En 1973, Georges Pompidou tente d'instaurer le quinquennat. Plutôt que de recourir au référendum, par application de l'article 11 de la Constitution, voie royale de la révision constitutionnelle pour le Général de Gaulle, son successeur entend utiliser la voie parlementaire, celle de l'article 89, conçue pour les révisions de moindre importance, comme le régime des sessions parlementaires.

 

L'opposition d'un certain nombre de gaullistes attachés au maintien des institutions de la Vème République, dans leur esprit et dans leur lettre, et la quasi-impossibilité d'atteindre la majorité des 3/5ème des Députés et Sénateurs réunis en Congrès, amènent finalement le Président Pompidou à renoncer à son projet de réduction à 5 ans du mandat présidentiel.

 

Cohabitant harmonieusement au moins sur ce sujet, Jacques Chirac, Président de la République, et Lionel Jospin, Premier Ministre, trouvent un terrain d'entente avec le quinquennat et l'inversion du calendrier électoral, l'élection présidentielle devant précéder les élections législatives. Le quinquennat est adopté par référendum le 24 septembre 2000, avec 73% des suffrages exprimés et un taux d'abstention record de 70% des électeurs inscrits. Il entre en application lors de l'élection présidentielle de 2002.

 

A l'usage, il apparaît clairement que les craintes émises en 1973 sur un changement de régime n'étaient pas sans fondement.

                                                                                                    **

"DIX ANS, C'EST BIEN LE MOINS !"

 

Nous sommes le 14 avril 1965. Alain Peyrefitte est dans le bureau du Général de Gaulle au Palais de l'Elysée.

(Images des pages et texte extrait)
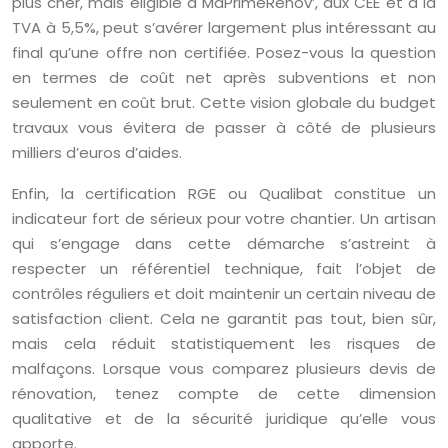
plus cher, mais éligible à MaPrimeRénov’, aux CEE et à la
TVA à 5,5%, peut s’avérer largement plus intéressant au
final qu’une offre non certifiée. Posez-vous la question
en termes de coût net après subventions et non
seulement en coût brut. Cette vision globale du budget
travaux vous évitera de passer à côté de plusieurs
milliers d’euros d’aides.
Enfin, la certification RGE ou Qualibat constitue un
indicateur fort de sérieux pour votre chantier. Un artisan
qui s’engage dans cette démarche s’astreint à
respecter un référentiel technique, fait l’objet de
contrôles réguliers et doit maintenir un certain niveau de
satisfaction client. Cela ne garantit pas tout, bien sûr,
mais cela réduit statistiquement les risques de
malfaçons. Lorsque vous comparez plusieurs devis de
rénovation, tenez compte de cette dimension
qualitative et de la sécurité juridique qu’elle vous
apporte.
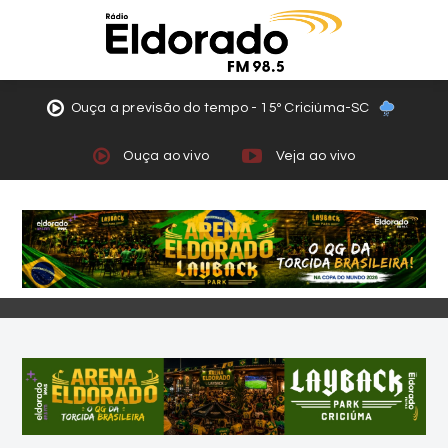
Ouça a previsão do tempo - 15º Criciúma-SC
Ouça ao vivo
Veja ao vivo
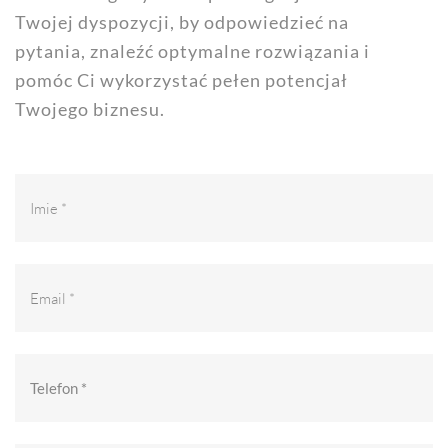
Twojej dyspozycji, by odpowiedzieć na
pytania, znaleźć optymalne rozwiązania i
pomóc Ci wykorzystać pełen potencjał
Twojego biznesu.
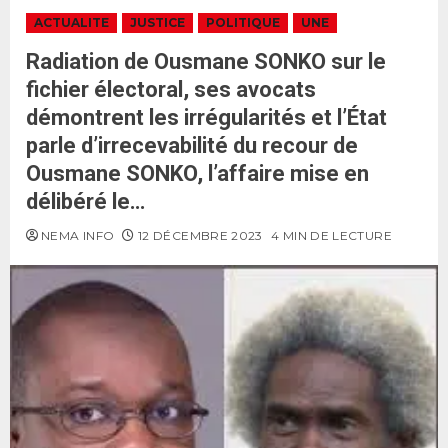
ACTUALITE
JUSTICE
POLITIQUE
UNE
Radiation de Ousmane SONKO sur le
fichier électoral, ses avocats
démontrent les irrégularités et l’État
parle d’irrecevabilité du recour de
Ousmane SONKO, l’affaire mise en
délibéré le…
NEMA INFO
12 DÉCEMBRE 2023
4 MIN DE LECTURE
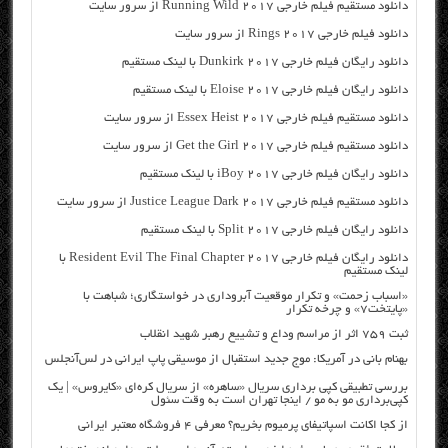
دانلود مستقیم فیلم خارجی Running Wild 2017 از سرور سایت
دانلود فیلم خارجی Rings 2017 از سرور سایت
دانلود رایگان فیلم خارجی Dunkirk 2017 با لینک مستقیم
دانلود رایگان فیلم خارجی Eloise 2017 با لینک مستقیم
دانلود مستقیم فیلم خارجی Essex Heist 2017 از سرور سایت
دانلود مستقیم فیلم خارجی Get the Girl 2017 از سرور سایت
دانلود رایگان فیلم خارجی iBoy 2017 با لینک مستقیم
دانلود مستقیم فیلم خارجی Justice League Dark 2017 از سرور سایت
دانلود رایگان فیلم خارجی Split 2017 با لینک مستقیم
دانلود رایگان فیلم خارجی Resident Evil The Final Chapter 2017 با
لینک مستقیم
«اسباب زحمت» و تکرار موقعیت آبروداری در خواستگاری؛ شباهت با
«پایتخت۷» و چرخه تکرار
ثبت ۷۵۹ اثر از مراسم وداع و تشییع رهبر شهید انقلاب
بهنام بانی در آمریکا: موج جدید استقبال از موسیقی پاپ ایرانی در لس‌آنجلس
بررسی تطبیقی کپی برداری سریال «ساهره» از سریال کره‌ای «کایروس» | یک
کپی‌برداری مو به مو / اینجا تهران است به وقت سئول
از کجا اکانت اسپاتیفای پرمیوم بخریم؟ معرفی ۴ فروشگاه معتبر ایرانی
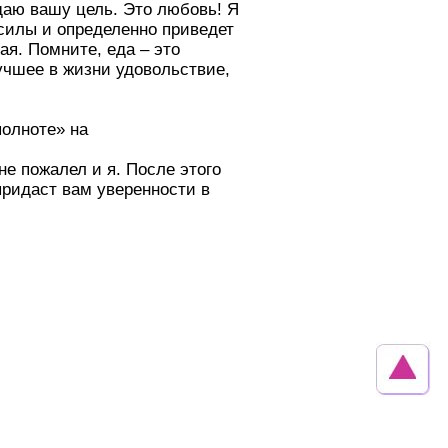
даю вашу цель. Это любовь! Я
 силы и определенно приведет
ая. Помните, еда – это
учшее в жизни удовольствие,
полноте» на
не пожалел и я. После этого
 придаст вам уверенности в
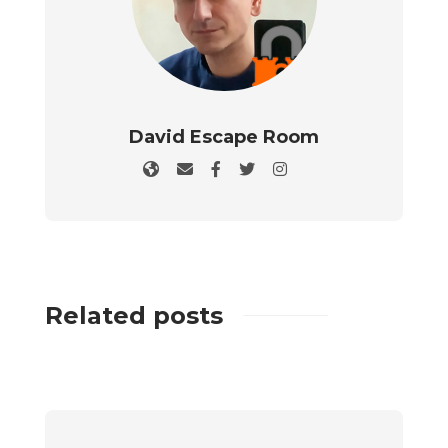
David Escape Room
Related posts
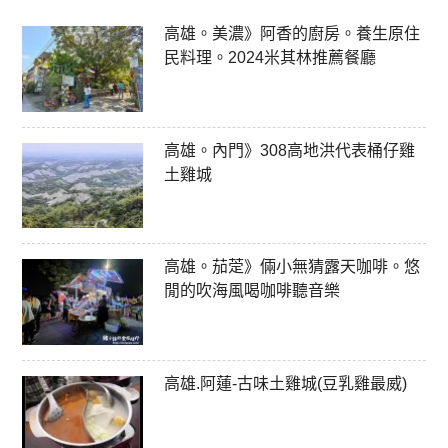
高雄。美濃》阿香的廚房。養生原住
民料理。2024米其林推薦餐廳
高雄。內門》308高地洪代表桶仔雞
土雞城
高雄。茄萣》倆小無猜露天咖啡。悠
閒的吹海風喝咖啡聽音樂
高雄.阿蓮-古味土雞城(豆乳雞最威)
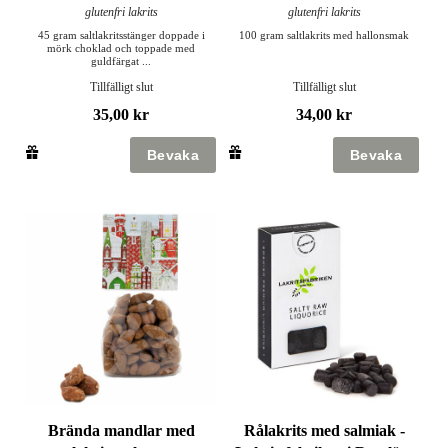
glutenfri lakrits
glutenfri lakrits
45 gram saltlakritsstänger doppade i
100 gram saltlakrits med hallonsmak
mörk choklad och toppade med
guldfärgat ...
Tillfälligt slut
Tillfälligt slut
35,00 kr
34,00 kr
Brända mandlar med
Rålakrits med salmiak -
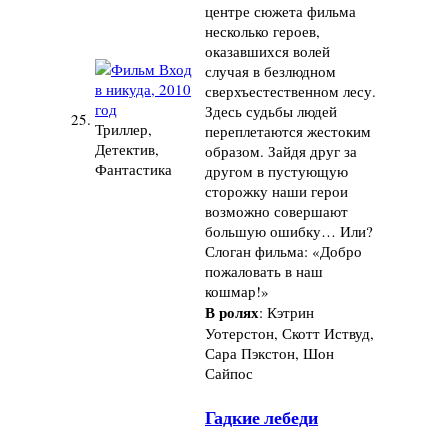
центре сюжета фильма
несколько героев,
оказавшихся волей
случая в безлюдном
сверхъестественном лесу.
Здесь судьбы людей
25.
Триллер,
переплетаются жестоким
Детектив,
образом. Зайдя друг за
Фантастика
другом в пустующую
сторожку наши герои
возможно совершают
большую ошибку… Или?
Слоган фильма: «Добро
пожаловать в наш
кошмар!»
В ролях
: Кэтрин
Уотерстон, Скотт Иствуд,
Сара Пэкстон, Шон
Сайпос
Гадкие лебеди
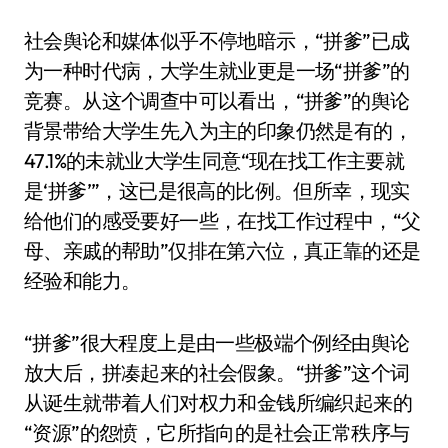
社会舆论和媒体似乎不停地暗示，“拼爹”已成
为一种时代病，大学生就业更是一场“拼爹”的
竞赛。从这个调查中可以看出，“拼爹”的舆论
背景带给大学生先入为主的印象仍然是有的，
47.1%的未就业大学生同意“现在找工作主要就
是‘拼爹’”，这已是很高的比例。但所幸，现实
给他们的感受要好一些，在找工作过程中，“父
母、亲戚的帮助”仅排在第六位，真正靠的还是
经验和能力。
“拼爹”很大程度上是由一些极端个例经由舆论
放大后，拼凑起来的社会假象。“拼爹”这个词
从诞生就带着人们对权力和金钱所编织起来的
“资源”的怨愤，它所指向的是社会正常秩序与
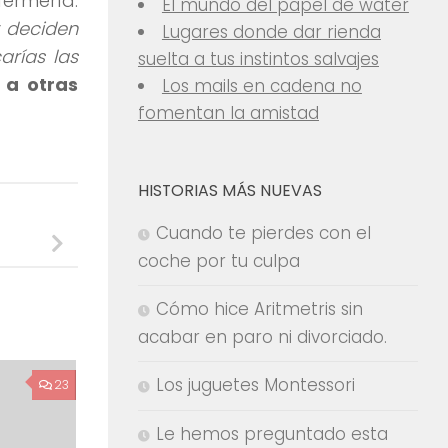
ermería.
El mundo del papel de water
y deciden
Lugares donde dar rienda
arías las
suelta a tus instintos salvajes
 a otras
Los mails en cadena no
fomentan la amistad
HISTORIAS MÁS NUEVAS
Cuando te pierdes con el
coche por tu culpa
Cómo hice Aritmetris sin
acabar en paro ni divorciado.
Los juguetes Montessori
23
Le hemos preguntado esta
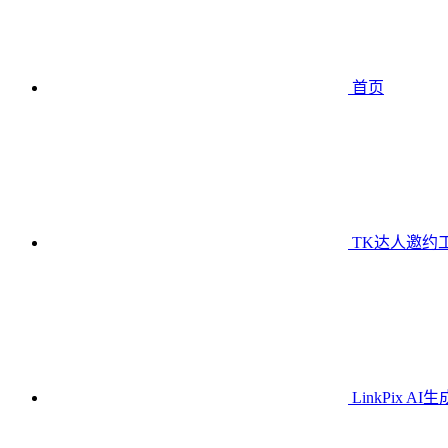
首页
TK达人邀约
LinkPix AI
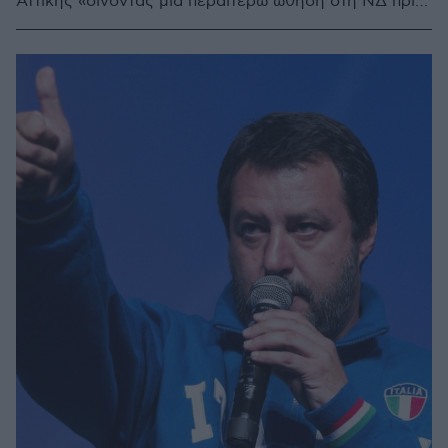
Αττικής «δίνοντας μια περαιτέρω ώθηση στη ΝΔ πριν
τις εκλογές του Ιουλίου»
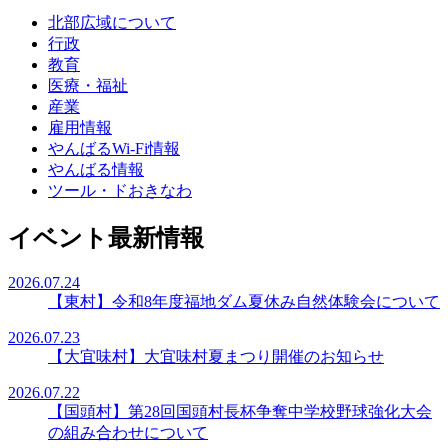
北部広域について
行政
教育
医療・福祉
産業
雇用情報
やんばるWi-Fi情報
やんばる情報
ツール・ドおきなわ
イベント最新情報
2026.07.24
【東村】令和8年度福地ダム夏休み自然体験会について
2026.07.23
【大宜味村】大宜味村夏まつり開催のお知らせ
2026.07.22
【国頭村】第28回国頭村長杯争奪中学校野球強化大会
の組み合わせについて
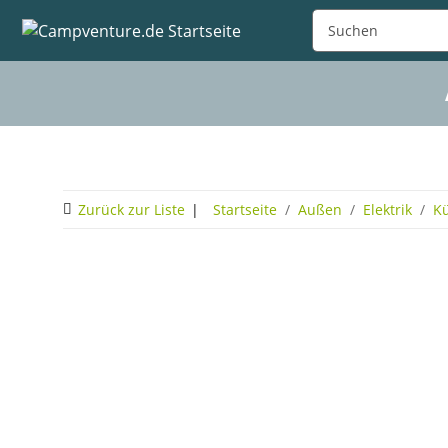
Zurück zur Liste
Startseite
Außen
Elektrik
Kü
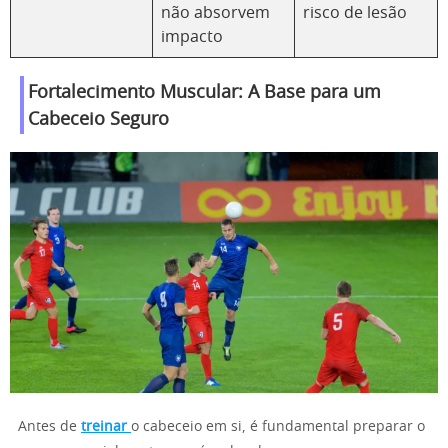
não absorvem
risco de lesão
impacto
Fortalecimento Muscular: A Base para um
Cabeceio Seguro
Antes de
treinar
o cabeceio em si, é fundamental preparar o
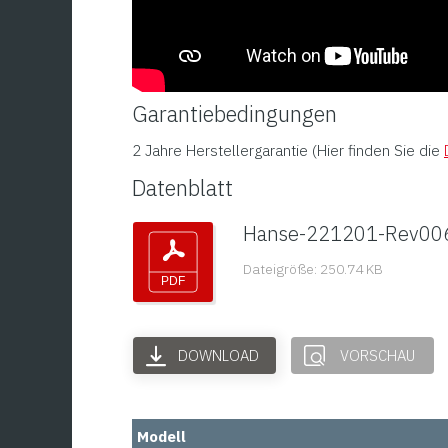
Garantiebedingungen
2 Jahre Herstellergarantie (Hier finden Sie die
Datenblatt
Hanse-221201-Rev00
Dateigröße: 250.74 KB
DOWNLOAD
VORSCHAU
Modell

* **CONSIGNE ÉCRITE 1**: D'après l'extrait sur le quinquennat, quelle part des suffrages exprimés a approuvé le quinquennat au référendum du 24 septembre 2000 ?
* **CONSIGNE ÉCRITE 2**: Reprenez l'extrait sur le quinquennat à la suite de sa dernière phrase et poursuivez-le.
Les entrées forment un matériau distinct de l'extrait.

* **RÉPONSE 1**: 73 % des suffrages exprimés.

* **RÉPONSE 2**:
"Vous avez vu ça ? C'est scandaleux ! dit le Général en montrant à son Ministre un petit livre qui vient de paraître : les "Carnets politiques de la guerre d'Algérie", signés de Robert Buron, un des négociateurs des accords d'Evian, scellant en 1962 le terme d'un conflit qui provoqua le retour du Général de Gaulle au pouvoir.

 

"Emporté par une de ces colères froides qu'il contrôlait fort bien", le Général s'exclame : "un ministre participe à une négociation pour le compte du gouvernement, au nom de la France, et, deux ou trois ans après, il livre au public des secrets d'Etat sur une mission qui lui a été confiée ! C'est honteux !"

 

Alain Peyrefitte lui répond : "Aux Affaires étrangères, nous sommes tenus de garder trente ans les secrets auxquels nous avons eu part".

 

"Trente ans, réplique De Gaulle, je n'en demande pas tant ; l'Histoire s'accélère ... Mais dix ans, c'est bien le moins !"

 

Alain Peyrefitte aura attendu trente ans pour transcrire, en 1999, dans "C'était de Gaulle", ses "plus de trois cents conversations" avec le Général, "sans compter davantage encore de conseils de gouvernement", entre 1959 et 1969.

 

A PARTIR DU MOMENT OU JE FAIS PORTER OU POSTER UNE LETTRE, ELLE NE M'APPARTIENT PLUS

 

Hasard de mes lectures et de mes recherches, le 21 avril 1965, soit une semaine plus tard, c'est Jacques Foccart qui se trouve, comme chaque soir, dans le bureau du Général.

 

Dans son ouvrage "Tous les soirs avec de Gaulle - Journal de l'Elysée 1965 - 1967", Jacques Foccart relate les conditions dans lesquelles il est amené à informer le Général que "des manuscrits des Mémoires et des lettres manuscrites de lui, adressées à Francisque Gay, sont en vente chez un antiquaire au 27 de la rue Bonaparte".

 

De Gaulle réagit vivement : "Manuscrits ? Ce n'est pas possible. Voyons, mes manuscrits étaient des vrais manuscrits, entièrement écrits à la main ; ils sont à la Bibliothèque nationale, à laquelle je les ai donnés, et personne ne pourra y toucher. Alors, bien sûr, j'ai fait taper les textes".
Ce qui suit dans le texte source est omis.